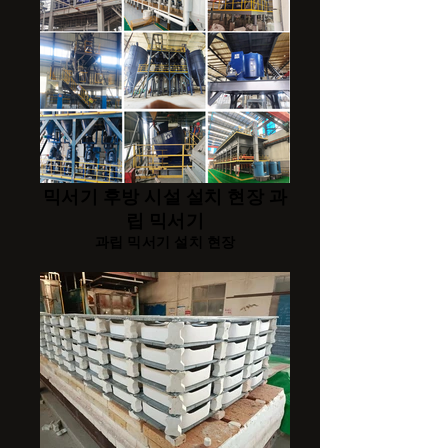
믹서기 후방 시설 설치 현장 과
립 믹서기
과립 믹서기 설치 현장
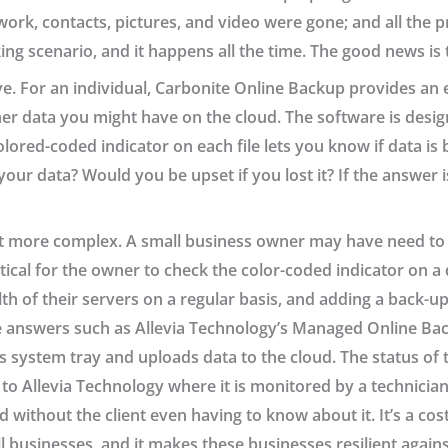
rk, contacts, pictures, and video were gone; and all the p
king scenario, and it happens all the time. The good news is t
ve. For an individual, Carbonite Online Backup provides an 
r data you might have on the cloud. The software is design
colored-coded indicator on each file lets you know if data i
 your data? Would you be upset if you lost it? If the answer i
 bit more complex. A small business owner may have need to
actical for the owner to check the color-coded indicator on
h of their servers on a regular basis, and adding a back-up
 answers such as Allevia Technology’s Managed Online Back
s system tray and uploads data to the cloud. The status of 
 Allevia Technology where it is monitored by a technician.
d without the client even having to know about it. It’s a co
l businesses, and it makes these businesses resilient again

────────────────

# [Task to carry out]
All that is wanted is the line with "bit more complex." and every later line in the entries, reproduced exactly.

# [The answer]
 bit more complex. A small business owner may have need to
actical for the owner to check the color-coded indicator on
h of their servers on a regular basis, and adding a back-up
 answers such as Allevia Technology’s Managed Online Back
s system tray and uploads data to the cloud. The status of 
 Allevia Technology where it is monitored by a technician.
d without the client even having to know about it. It’s a co
l businesses, and it makes these businesses resilient again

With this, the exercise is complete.